## Required action
Every line of the material has to be retyped exactly.

#####

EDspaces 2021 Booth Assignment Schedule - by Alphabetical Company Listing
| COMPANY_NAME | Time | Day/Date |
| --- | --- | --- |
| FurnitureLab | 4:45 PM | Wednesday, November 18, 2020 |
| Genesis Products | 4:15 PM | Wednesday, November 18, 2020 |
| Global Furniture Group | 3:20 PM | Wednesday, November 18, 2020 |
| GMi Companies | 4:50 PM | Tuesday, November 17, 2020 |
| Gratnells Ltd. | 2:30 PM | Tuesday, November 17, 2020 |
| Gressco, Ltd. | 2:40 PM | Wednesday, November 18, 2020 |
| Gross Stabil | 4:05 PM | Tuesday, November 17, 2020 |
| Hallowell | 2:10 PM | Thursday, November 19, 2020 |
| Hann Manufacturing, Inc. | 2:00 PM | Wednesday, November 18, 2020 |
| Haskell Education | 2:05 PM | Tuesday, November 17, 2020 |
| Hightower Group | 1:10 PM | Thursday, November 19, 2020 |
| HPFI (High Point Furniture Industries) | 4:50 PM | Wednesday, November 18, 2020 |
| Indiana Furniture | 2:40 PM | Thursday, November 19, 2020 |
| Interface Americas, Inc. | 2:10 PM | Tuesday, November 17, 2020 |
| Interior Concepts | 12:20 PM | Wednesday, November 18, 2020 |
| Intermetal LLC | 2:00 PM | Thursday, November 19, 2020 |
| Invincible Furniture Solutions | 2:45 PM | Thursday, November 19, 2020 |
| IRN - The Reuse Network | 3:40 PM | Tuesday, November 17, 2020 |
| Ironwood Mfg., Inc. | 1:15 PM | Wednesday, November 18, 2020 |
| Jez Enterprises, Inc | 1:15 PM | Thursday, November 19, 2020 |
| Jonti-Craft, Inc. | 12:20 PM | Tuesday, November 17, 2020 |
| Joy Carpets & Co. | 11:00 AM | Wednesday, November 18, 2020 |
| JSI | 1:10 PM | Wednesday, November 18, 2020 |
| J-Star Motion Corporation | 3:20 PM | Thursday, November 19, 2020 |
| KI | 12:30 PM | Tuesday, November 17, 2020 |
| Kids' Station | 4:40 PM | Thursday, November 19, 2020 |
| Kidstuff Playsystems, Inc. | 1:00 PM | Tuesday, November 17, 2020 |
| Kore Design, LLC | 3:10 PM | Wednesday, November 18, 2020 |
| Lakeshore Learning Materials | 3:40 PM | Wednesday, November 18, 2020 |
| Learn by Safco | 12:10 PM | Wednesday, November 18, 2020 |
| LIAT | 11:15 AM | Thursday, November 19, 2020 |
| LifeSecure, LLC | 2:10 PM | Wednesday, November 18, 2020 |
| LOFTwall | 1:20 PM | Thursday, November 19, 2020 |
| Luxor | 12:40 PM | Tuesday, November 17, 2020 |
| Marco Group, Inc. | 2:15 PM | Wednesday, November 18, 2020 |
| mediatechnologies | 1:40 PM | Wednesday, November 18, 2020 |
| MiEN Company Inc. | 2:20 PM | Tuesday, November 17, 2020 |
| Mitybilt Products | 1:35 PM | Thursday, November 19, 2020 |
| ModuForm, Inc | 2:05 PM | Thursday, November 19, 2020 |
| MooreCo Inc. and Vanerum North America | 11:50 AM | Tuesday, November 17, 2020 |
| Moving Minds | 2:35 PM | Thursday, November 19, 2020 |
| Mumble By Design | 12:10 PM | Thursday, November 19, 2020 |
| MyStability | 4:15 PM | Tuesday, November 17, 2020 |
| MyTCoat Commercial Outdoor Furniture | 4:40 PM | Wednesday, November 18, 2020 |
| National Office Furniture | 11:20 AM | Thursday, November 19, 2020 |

#####

## Answer for the task
EDspaces 2021 Booth Assignment Schedule - by Alphabetical Company Listing
| COMPANY_NAME | Time | Day/Date |
| --- | --- | --- |
| FurnitureLab | 4:45 PM | Wednesday, November 18, 2020 |
| Genesis Products | 4:15 PM | Wednesday, November 18, 2020 |
| Global Furniture Group | 3:20 PM | Wednesday, November 18, 2020 |
| GMi Companies | 4:50 PM | Tuesday, November 17, 2020 |
| Gratnells Ltd. | 2:30 PM | Tuesday, November 17, 2020 |
| Gressco, Ltd. | 2:40 PM | Wednesday, November 18, 2020 |
| Gross Stabil | 4:05 PM | Tuesday, November 17, 2020 |
| Hallowell | 2:10 PM | Thursday, November 19, 2020 |
| Hann Manufacturing, Inc. | 2:00 PM | Wednesday, November 18, 2020 |
| Haskell Education | 2:05 PM | Tuesday, November 17, 2020 |
| Hightower Group | 1:10 PM | Thursday, November 19, 2020 |
| HPFI (High Point Furniture Industries) | 4:50 PM | Wednesday, November 18, 2020 |
| Indiana Furniture | 2:40 PM | Thursday, November 19, 2020 |
| Interface Americas, Inc. | 2:10 PM | Tuesday, November 17, 2020 |
| Interior Concepts | 12:20 PM | Wednesday, November 18, 2020 |
| Intermetal LLC | 2:00 PM | Thursday, November 19, 2020 |
| Invincible Furniture Solutions | 2:45 PM | Thursday, November 19, 2020 |
| IRN - The Reuse Network | 3:40 PM | Tuesday, November 17, 2020 |
| Ironwood Mfg., Inc. | 1:15 PM | Wednesday, November 18, 2020 |
| Jez Enterprises, Inc | 1:15 PM | Thursday, November 19, 2020 |
| Jonti-Craft, Inc. | 12:20 PM | Tuesday, November 17, 2020 |
| Joy Carpets & Co. | 11:00 AM | Wednesday, November 18, 2020 |
| JSI | 1:10 PM | Wednesday, November 18, 2020 |
| J-Star Motion Corporation | 3:20 PM | Thursday, November 19, 2020 |
| KI | 12:30 PM | Tuesday, November 17, 2020 |
| Kids' Station | 4:40 PM | Thursday, November 19, 2020 |
| Kidstuff Playsystems, Inc. | 1:00 PM | Tuesday, November 17, 2020 |
| Kore Design, LLC | 3:10 PM | Wednesday, November 18, 2020 |
| Lakeshore Learning Materials | 3:40 PM | Wednesday, November 18, 2020 |
| Learn by Safco | 12:10 PM | Wednesday, November 18, 2020 |
| LIAT | 11:15 AM | Thursday, November 19, 2020 |
| LifeSecure, LLC | 2:10 PM | Wednesday, November 18, 2020 |
| LOFTwall | 1:20 PM | Thursday, November 19, 2020 |
| Luxor | 12:40 PM | Tuesday, November 17, 2020 |
| Marco Group, Inc. | 2:15 PM | Wednesday, November 18, 2020 |
| mediatechnologies | 1:40 PM | Wednesday, November 18, 2020 |
| MiEN Company Inc. | 2:20 PM | Tuesday, November 17, 2020 |
| Mitybilt Products | 1:35 PM | Thursday, November 19, 2020 |
| ModuForm, Inc | 2:05 PM | Thursday, November 19, 2020 |
| MooreCo Inc. and Vanerum North America | 11:50 AM | Tuesday, November 17, 2020 |
| Moving Minds | 2:35 PM | Thursday, November 19, 2020 |
| Mumble By Design | 12:10 PM | Thursday, November 19, 2020 |
| MyStability | 4:15 PM | Tuesday, November 17, 2020 |
| MyTCoat Commercial Outdoor Furniture | 4:40 PM | Wednesday, November 18, 2020 |
| National Office Furniture | 11:20 AM | Thursday, November 19, 2020 |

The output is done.